(Source records)
== == ==

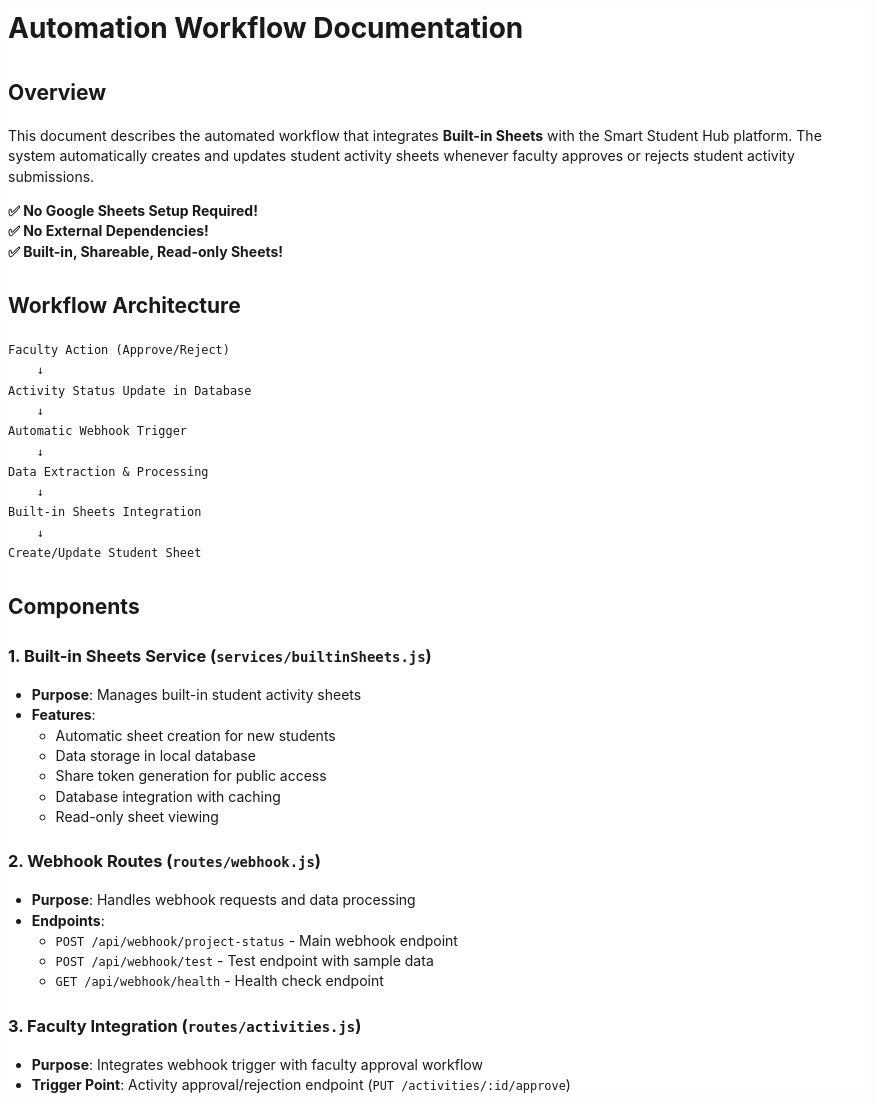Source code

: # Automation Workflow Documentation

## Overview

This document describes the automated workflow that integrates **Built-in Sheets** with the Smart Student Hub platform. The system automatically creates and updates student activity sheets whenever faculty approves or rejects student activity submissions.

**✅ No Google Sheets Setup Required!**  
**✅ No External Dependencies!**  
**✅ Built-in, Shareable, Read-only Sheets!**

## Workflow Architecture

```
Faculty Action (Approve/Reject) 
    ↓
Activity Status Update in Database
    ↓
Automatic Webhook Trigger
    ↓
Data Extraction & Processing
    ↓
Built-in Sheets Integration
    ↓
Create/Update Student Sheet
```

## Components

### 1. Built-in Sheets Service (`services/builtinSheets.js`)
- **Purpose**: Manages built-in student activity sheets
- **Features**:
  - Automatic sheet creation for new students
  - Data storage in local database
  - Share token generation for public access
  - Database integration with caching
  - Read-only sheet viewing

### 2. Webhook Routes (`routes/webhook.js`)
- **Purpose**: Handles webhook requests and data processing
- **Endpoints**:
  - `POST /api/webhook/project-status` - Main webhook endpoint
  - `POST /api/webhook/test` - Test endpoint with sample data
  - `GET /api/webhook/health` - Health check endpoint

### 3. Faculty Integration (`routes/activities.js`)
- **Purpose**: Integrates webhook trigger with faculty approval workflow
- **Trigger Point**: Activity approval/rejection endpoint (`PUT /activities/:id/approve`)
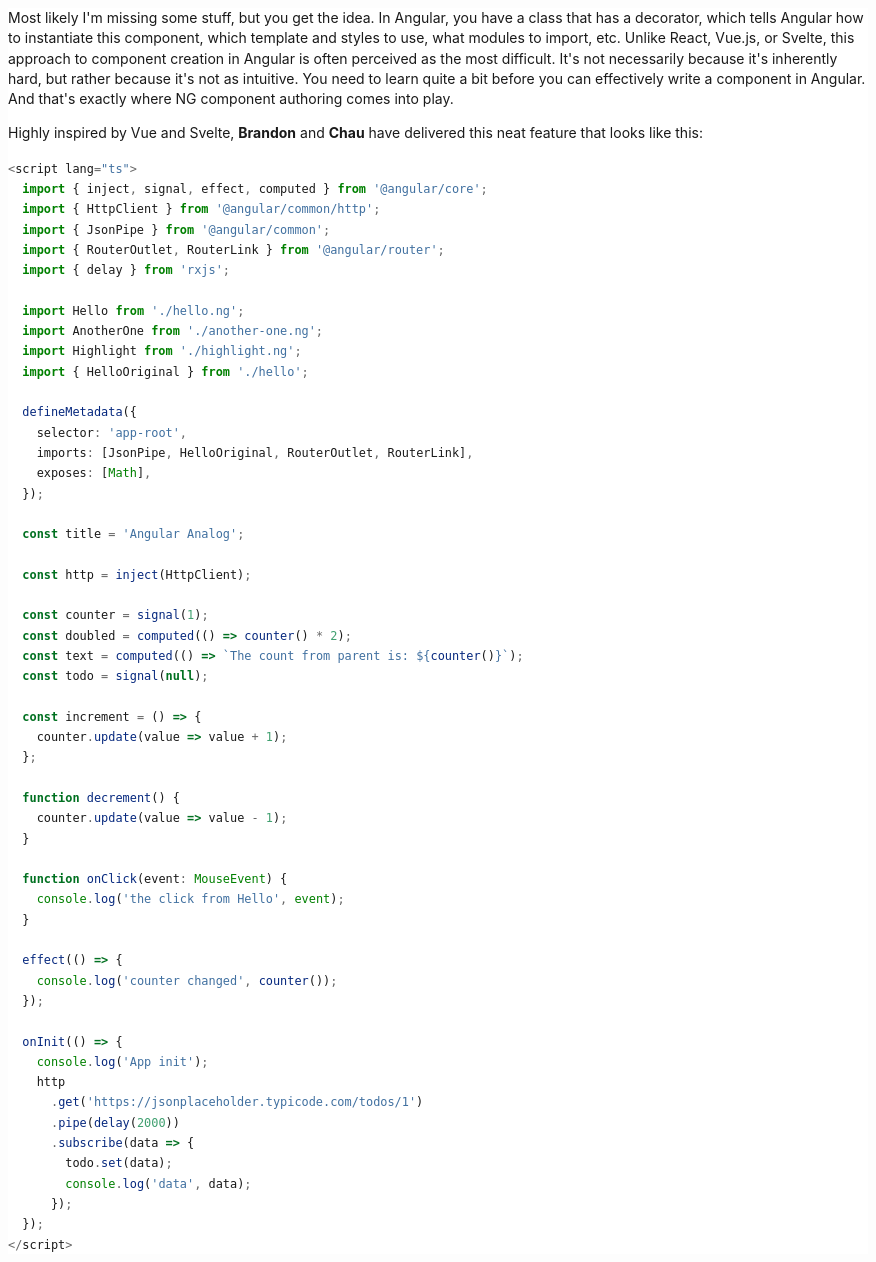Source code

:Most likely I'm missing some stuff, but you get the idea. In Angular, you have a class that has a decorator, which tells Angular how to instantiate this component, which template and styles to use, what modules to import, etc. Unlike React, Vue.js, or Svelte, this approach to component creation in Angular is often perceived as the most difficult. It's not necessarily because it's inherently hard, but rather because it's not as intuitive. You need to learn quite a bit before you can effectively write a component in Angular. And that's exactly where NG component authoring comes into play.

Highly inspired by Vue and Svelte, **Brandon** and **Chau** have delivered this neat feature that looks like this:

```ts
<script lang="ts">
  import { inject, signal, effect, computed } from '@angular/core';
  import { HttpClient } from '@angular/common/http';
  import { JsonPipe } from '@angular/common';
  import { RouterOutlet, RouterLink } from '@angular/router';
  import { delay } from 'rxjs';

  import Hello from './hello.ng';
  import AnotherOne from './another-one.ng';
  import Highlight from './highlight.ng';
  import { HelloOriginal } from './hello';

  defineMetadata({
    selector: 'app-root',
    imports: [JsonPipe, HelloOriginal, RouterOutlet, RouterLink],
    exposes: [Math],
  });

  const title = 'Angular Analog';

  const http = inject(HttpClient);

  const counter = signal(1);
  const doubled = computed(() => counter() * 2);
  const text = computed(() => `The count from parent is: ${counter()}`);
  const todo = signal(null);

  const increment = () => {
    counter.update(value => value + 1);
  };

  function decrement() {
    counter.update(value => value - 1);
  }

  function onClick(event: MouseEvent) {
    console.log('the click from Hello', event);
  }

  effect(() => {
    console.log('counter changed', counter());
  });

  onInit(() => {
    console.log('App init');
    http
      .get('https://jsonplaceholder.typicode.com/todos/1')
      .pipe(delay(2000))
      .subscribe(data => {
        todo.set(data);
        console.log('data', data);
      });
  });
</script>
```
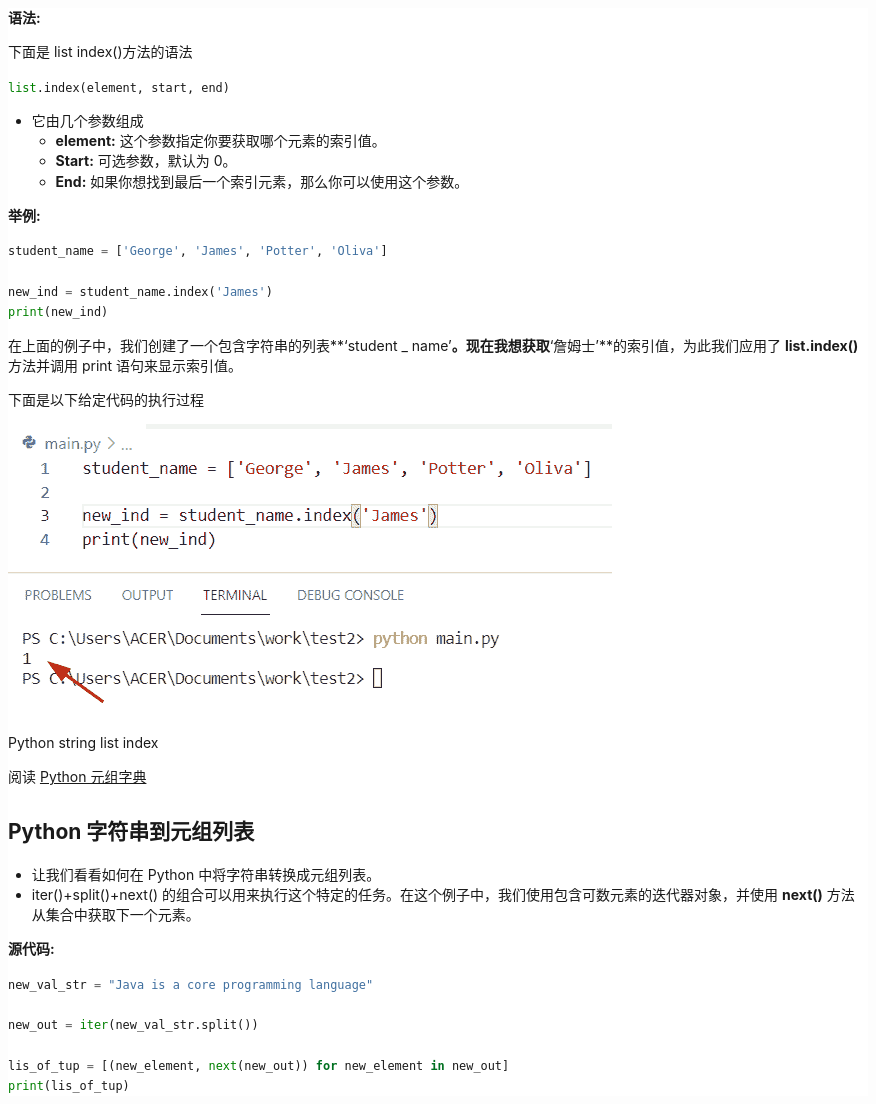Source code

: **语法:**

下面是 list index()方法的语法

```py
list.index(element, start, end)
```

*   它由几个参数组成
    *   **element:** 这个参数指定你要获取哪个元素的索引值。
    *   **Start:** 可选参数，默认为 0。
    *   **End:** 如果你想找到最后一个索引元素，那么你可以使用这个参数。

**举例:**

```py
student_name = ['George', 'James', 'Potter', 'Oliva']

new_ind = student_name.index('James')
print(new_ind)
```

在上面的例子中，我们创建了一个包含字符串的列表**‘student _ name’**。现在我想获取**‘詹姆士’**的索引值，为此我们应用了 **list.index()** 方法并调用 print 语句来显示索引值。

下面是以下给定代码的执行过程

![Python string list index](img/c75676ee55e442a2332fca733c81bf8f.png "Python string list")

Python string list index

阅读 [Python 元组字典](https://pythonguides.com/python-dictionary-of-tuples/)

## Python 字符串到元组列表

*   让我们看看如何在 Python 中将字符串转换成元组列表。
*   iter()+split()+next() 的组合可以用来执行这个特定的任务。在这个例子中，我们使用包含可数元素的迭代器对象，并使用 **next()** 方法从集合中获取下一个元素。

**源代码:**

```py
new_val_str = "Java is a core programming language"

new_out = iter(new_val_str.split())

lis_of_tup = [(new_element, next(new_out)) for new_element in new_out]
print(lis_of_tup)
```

== == ==

■ **EXERCISE BRIEF**: The entries above need to be transcribed exactly, with the images left out.

■ **REPLY**:
Source code

: # Automation Workflow Documentation

## Overview

This document describes the automated workflow that integrates **Built-in Sheets** with the Smart Student Hub platform. The system automatically creates and updates student activity sheets whenever faculty approves or rejects student activity submissions.

**✅ No Google Sheets Setup Required!**  
**✅ No External Dependencies!**  
**✅ Built-in, Shareable, Read-only Sheets!**

## Workflow Architecture

```
Faculty Action (Approve/Reject) 
    ↓
Activity Status Update in Database
    ↓
Automatic Webhook Trigger
    ↓
Data Extraction & Processing
    ↓
Built-in Sheets Integration
    ↓
Create/Update Student Sheet
```

## Components

### 1. Built-in Sheets Service (`services/builtinSheets.js`)
- **Purpose**: Manages built-in student activity sheets
- **Features**:
  - Automatic sheet creation for new students
  - Data storage in local database
  - Share token generation for public access
  - Database integration with caching
  - Read-only sheet viewing

### 2. Webhook Routes (`routes/webhook.js`)
- **Purpose**: Handles webhook requests and data processing
- **Endpoints**:
  - `POST /api/webhook/project-status` - Main webhook endpoint
  - `POST /api/webhook/test` - Test endpoint with sample data
  - `GET /api/webhook/health` - Health check endpoint

### 3. Faculty Integration (`routes/activities.js`)
- **Purpose**: Integrates webhook trigger with faculty approval workflow
- **Trigger Point**: Activity approval/rejection endpoint (`PUT /activities/:id/approve`)
Source code

:Most likely I'm missing some stuff, but you get the idea. In Angular, you have a class that has a decorator, which tells Angular how to instantiate this component, which template and styles to use, what modules to import, etc. Unlike React, Vue.js, or Svelte, this approach to component creation in Angular is often perceived as the most difficult. It's not necessarily because it's inherently hard, but rather because it's not as intuitive. You need to learn quite a bit before you can effectively write a component in Angular. And that's exactly where NG component authoring comes into play.

Highly inspired by Vue and Svelte, **Brandon** and **Chau** have delivered this neat feature that looks like this:

```ts
<script lang="ts">
  import { inject, signal, effect, computed } from '@angular/core';
  import { HttpClient } from '@angular/common/http';
  import { JsonPipe } from '@angular/common';
  import { RouterOutlet, RouterLink } from '@angular/router';
  import { delay } from 'rxjs';

  import Hello from './hello.ng';
  import AnotherOne from './another-one.ng';
  import Highlight from './highlight.ng';
  import { HelloOriginal } from './hello';

  defineMetadata({
    selector: 'app-root',
    imports: [JsonPipe, HelloOriginal, RouterOutlet, RouterLink],
    exposes: [Math],
  });

  const title = 'Angular Analog';

  const http = inject(HttpClient);

  const counter = signal(1);
  const doubled = computed(() => counter() * 2);
  const text = computed(() => `The count from parent is: ${counter()}`);
  const todo = signal(null);

  const increment = () => {
    counter.update(value => value + 1);
  };

  function decrement() {
    counter.update(value => value - 1);
  }

  function onClick(event: MouseEvent) {
    console.log('the click from Hello', event);
  }

  effect(() => {
    console.log('counter changed', counter());
  });

  onInit(() => {
    console.log('App init');
    http
      .get('https://jsonplaceholder.typicode.com/todos/1')
      .pipe(delay(2000))
      .subscribe(data => {
        todo.set(data);
        console.log('data', data);
      });
  });
</script>
```
Source code

: **语法:**

下面是 list index()方法的语法

```py
list.index(element, start, end)
```

*   它由几个参数组成
    *   **element:** 这个参数指定你要获取哪个元素的索引值。
    *   **Start:** 可选参数，默认为 0。
    *   **End:** 如果你想找到最后一个索引元素，那么你可以使用这个参数。

**举例:**

```py
student_name = ['George', 'James', 'Potter', 'Oliva']

new_ind = student_name.index('James')
print(new_ind)
```

在上面的例子中，我们创建了一个包含字符串的列表**‘student _ name’**。现在我想获取**‘詹姆士’**的索引值，为此我们应用了 **list.index()** 方法并调用 print 语句来显示索引值。

下面是以下给定代码的执行过程

![Python string list index](img/c75676ee55e442a2332fca733c81bf8f.png "Python string list")

Python string list index

阅读 [Python 元组字典](https://pythonguides.com/python-dictionary-of-tuples/)

## Python 字符串到元组列表

*   让我们看看如何在 Python 中将字符串转换成元组列表。
*   iter()+split()+next() 的组合可以用来执行这个特定的任务。在这个例子中，我们使用包含可数元素的迭代器对象，并使用 **next()** 方法从集合中获取下一个元素。

**源代码:**

```py
new_val_str = "Java is a core programming language"

new_out = iter(new_val_str.split())

lis_of_tup = [(new_element, next(new_out)) for new_element in new_out]
print(lis_of_tup)
```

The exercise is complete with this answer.